13 maio Queixa contra retirada de serviços por planos de saúde salta 170% em 3 anos, diz ANS
Infomoney | Por Gilmara Santos | 11.05.24
As solicitações de usuários contra os planos de saúde não param de crescer no Brasil. De acordo com dados do Procon-SP, durante o ano de 2022 foram registradas 9.537 reclamações no órgão. No ano passado este número saltou para 13.230, alta de 38% no período. Só nos primeiros 2 meses deste ano, o órgão já contabilizou 2.416 reclamações. As reclamações são muitas, mas uma em especial tem chamado a atenção dos profissionais que atuam neste setor: o descredenciamento de rede.
Levantamento da ANS (Agência Nacional de Saúde Suplementar) mostra que o número de reclamações contra descredenciamento de rede saltou mais de 170% entre 2020 e 2023, saindo de 923 reclamações para 2.505. Neste ano, até abril, já foram computadas 971 reclamações, montante maior do que o registrado durante todo o ano de 2020.
“Temos visto um aumento de reclamações de descredenciamento. É difícil precisar como isso aconteceu, mas há um movimento forte no mercado de precarização dos serviços e vínculos das operadoras”, avalia Marina Magalhães, pesquisadora do programa de saúde do Idec. De acordo com ela, a ANS regula todos os descredenciamentos, tanto de planos individuais quanto de coletivos, mas a seleção é mais rígida para a rede hospitalar. Neste caso, a operadora tem, por exemplo, que notifica a agência, que tem que autorizar o descredenciamento. No entanto, o mesmo não ocorre quando se trata de clínicas e laboratórios, que têm regras mais flexíveis.

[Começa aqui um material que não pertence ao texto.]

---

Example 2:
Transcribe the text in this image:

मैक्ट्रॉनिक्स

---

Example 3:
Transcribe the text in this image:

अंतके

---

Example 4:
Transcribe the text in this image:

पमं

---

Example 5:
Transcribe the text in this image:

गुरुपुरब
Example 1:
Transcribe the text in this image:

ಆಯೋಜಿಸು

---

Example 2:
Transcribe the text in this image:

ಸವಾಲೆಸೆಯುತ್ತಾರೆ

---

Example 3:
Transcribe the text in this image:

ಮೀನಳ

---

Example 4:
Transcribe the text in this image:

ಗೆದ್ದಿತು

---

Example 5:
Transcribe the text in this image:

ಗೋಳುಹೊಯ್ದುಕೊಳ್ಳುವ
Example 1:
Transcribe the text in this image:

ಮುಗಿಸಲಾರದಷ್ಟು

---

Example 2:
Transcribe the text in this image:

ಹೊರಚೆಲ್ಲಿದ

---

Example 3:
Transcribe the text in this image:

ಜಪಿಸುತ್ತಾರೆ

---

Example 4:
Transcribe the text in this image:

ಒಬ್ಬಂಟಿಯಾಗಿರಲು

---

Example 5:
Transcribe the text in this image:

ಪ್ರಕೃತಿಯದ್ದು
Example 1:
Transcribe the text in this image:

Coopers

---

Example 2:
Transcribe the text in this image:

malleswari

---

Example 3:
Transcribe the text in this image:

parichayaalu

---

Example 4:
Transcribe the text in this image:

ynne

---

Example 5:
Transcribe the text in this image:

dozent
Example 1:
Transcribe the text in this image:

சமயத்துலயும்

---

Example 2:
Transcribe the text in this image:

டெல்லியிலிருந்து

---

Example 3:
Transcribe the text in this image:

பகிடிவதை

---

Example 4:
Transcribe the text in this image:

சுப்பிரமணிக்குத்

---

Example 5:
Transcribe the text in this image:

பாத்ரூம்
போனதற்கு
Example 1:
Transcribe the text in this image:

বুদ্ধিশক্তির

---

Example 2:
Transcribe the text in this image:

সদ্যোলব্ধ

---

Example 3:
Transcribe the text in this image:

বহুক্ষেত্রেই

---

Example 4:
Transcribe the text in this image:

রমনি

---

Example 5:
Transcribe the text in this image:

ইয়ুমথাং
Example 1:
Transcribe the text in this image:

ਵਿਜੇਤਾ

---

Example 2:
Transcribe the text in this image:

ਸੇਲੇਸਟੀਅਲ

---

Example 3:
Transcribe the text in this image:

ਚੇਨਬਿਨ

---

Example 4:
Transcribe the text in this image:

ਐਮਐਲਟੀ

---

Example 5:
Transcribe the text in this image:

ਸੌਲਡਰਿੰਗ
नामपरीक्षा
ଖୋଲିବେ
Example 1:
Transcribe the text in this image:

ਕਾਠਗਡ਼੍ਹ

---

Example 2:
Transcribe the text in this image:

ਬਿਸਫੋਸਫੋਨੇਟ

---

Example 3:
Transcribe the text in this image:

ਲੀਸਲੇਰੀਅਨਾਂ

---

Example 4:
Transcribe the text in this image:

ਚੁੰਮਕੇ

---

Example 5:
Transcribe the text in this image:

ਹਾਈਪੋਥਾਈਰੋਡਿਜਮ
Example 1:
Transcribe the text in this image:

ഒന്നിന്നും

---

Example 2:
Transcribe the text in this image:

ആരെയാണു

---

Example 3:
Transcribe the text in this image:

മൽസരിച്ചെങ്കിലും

As regras para o descredenciamento da rede devem seguir 2 critérios:
- notificação prévia de 30 dias ao usuário
- substituir por outro equivalente – mesma região, área de abrangência, qualidade
“A Lei dos Planos de Saúde define que a operadora não é obrigada a manter a rede credenciada para sempre, mas tem que seguir regras e não é porque não é obrigada que vai mudar o perfil dos serviços que o cliente contratou”, ressalta Fábio Santos , sócio do Vilhena silva advogados e especialista em direito à saúde.
A advogada Desirreé Franco, do escritório Goulart Penteado, comenta que é importante, de início, destacar que o ato de descredenciamento praticado pelas operadoras não implica em nenhuma violação legal. “Os planos de saúde podem fazer o descredenciamento de laboratórios e hospitais quando necessário, devendo comunicar os clientes sobre a mudança com 30 dias de antecedência”, diz.

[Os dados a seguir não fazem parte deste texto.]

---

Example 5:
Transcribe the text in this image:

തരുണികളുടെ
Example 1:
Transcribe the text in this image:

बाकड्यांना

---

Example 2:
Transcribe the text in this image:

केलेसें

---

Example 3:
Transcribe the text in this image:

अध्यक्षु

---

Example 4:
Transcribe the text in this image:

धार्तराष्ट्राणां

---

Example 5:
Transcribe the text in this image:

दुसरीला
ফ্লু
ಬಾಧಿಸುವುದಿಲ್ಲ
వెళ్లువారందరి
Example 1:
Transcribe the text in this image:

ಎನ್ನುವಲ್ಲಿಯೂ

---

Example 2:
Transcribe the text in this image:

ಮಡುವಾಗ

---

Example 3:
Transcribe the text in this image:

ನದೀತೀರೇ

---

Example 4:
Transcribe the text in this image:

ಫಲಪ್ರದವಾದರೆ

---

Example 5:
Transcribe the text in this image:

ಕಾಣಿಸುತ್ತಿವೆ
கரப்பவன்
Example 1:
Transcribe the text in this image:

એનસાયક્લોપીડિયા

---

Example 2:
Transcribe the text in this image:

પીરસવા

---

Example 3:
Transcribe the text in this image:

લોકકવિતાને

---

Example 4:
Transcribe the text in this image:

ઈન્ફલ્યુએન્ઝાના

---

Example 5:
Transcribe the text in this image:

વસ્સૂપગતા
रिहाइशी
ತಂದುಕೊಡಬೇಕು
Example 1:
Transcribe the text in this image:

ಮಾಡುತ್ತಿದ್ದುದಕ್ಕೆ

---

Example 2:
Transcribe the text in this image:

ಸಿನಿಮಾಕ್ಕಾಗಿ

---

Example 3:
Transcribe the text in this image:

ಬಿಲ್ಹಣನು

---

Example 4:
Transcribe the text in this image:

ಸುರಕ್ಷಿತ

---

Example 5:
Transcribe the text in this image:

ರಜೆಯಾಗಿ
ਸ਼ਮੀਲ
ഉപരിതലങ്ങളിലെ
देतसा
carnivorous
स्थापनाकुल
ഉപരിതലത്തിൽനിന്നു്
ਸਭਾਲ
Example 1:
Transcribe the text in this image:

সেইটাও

Desirreé Franco lembra, no entanto, que a mudança fica condicionada à manutenção do nível de serviço que os laboratórios e hospitais descredenciados apresentavam, ou seja, os novos credenciados devem conter a mesma qualidade daqueles que foram substituídos. “Promover a manutenção da qualidade da rede anteriormente credenciada é uma forma de garantir que nenhum prejuízo seja suportado pelos consumidores”, salienta. Além disso, destaca a advogada, é necessário que a nova rede seja credenciada no mesmo município da anterior ou, em caso de indisponibilidade na região, deverá o substituto estar localizado em um município próximo. “Caso a operadora queira reduzir a rede credenciada, será necessário direcionar um pedido à ANS, que deverá analisar os motivos expostos para conceder ou não a autorização”, explica a advogada.

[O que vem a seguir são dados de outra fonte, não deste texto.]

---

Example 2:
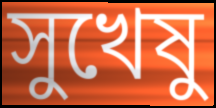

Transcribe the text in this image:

সুখেষু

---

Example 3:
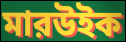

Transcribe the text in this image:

মারউইক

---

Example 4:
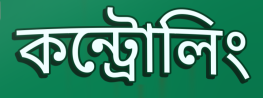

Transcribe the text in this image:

কন্ট্রোলিং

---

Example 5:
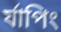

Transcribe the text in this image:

র্যাপিং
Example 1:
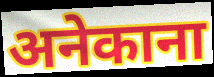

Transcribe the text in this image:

अनेकाना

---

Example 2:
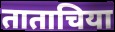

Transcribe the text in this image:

ताताचिया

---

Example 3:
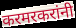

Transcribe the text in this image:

करमरकरांनी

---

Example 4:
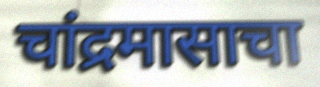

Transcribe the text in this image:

चांद्रमासाचा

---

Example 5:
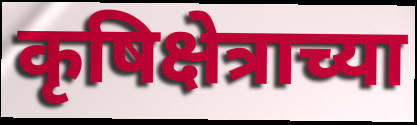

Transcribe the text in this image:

कृषिक्षेत्राच्या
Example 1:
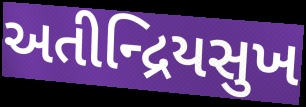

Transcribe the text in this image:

અતીન્દ્રિયસુખ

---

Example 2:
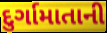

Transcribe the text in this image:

દુર્ગામાતાની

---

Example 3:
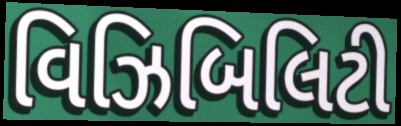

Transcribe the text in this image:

વિઝિબિલિટી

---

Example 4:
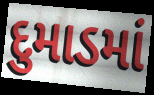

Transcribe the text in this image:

દુમાડમાં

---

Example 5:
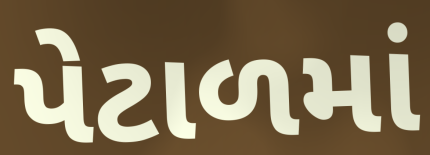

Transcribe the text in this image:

પેટાળમાં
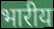
भारीय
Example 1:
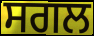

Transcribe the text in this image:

ਸਗਲ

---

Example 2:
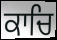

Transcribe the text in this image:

ਕਾਚਿ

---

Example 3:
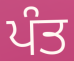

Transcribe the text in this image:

ਪੰਤ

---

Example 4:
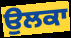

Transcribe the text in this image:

ਉਲਕਾ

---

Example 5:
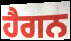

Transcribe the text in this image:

ਹੈਗਨ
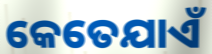
କେତେଯାଏଁ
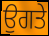
ਉਗਤੇ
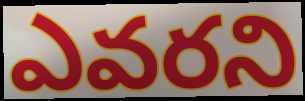
ఎవరని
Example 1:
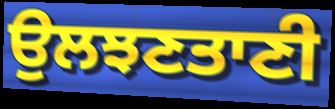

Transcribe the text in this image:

ਉਲਝਣਤਾਣੀ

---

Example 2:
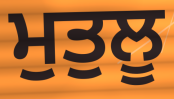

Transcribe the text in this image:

ਮੁਤੁਲੂ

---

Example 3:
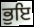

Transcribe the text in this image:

ਭੁਇ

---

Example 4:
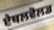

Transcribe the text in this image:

ਏਥਲਵੋਲਡ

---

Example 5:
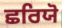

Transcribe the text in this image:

ਛਰਿਯੋ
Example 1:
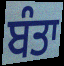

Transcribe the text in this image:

ਬੰਤਾ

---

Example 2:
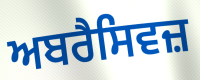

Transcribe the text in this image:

ਅਬਰੈਸਿਵਜ਼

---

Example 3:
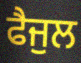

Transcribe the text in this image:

ਫੈਜੁਲ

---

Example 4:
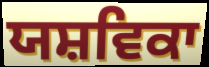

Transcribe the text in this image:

ਯਸ਼ਵਿਕਾ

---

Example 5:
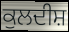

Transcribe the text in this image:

ਕੁਲਦੀਸ਼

Na prática, no entanto, não é bem isso que está ocorrendo. Especialistas ouvidos pelo InfoMoney relatam que usuários de planos de saúde têm encontrado dificuldades para agendar exames fora da rede própria dos convênios. “Essa tem sido uma estratégia dos planos para economizar despesas e que tem sido cada vez mais recorrente”, comenta o advogado Columbano Feijó, sócio do escritório Falcon, Gail, Feijó e Sluiuzas Advogados. Santos concorda que a rede própria custa mais barato e que isso tem levado muitas operadoras a tirarem laboratórios que não são da rede própria de sua lista. “Tira os credenciados e deixa só a rede própria para atender sem redução de valor. Isso é, no mínimo, muito injusto”, pontua.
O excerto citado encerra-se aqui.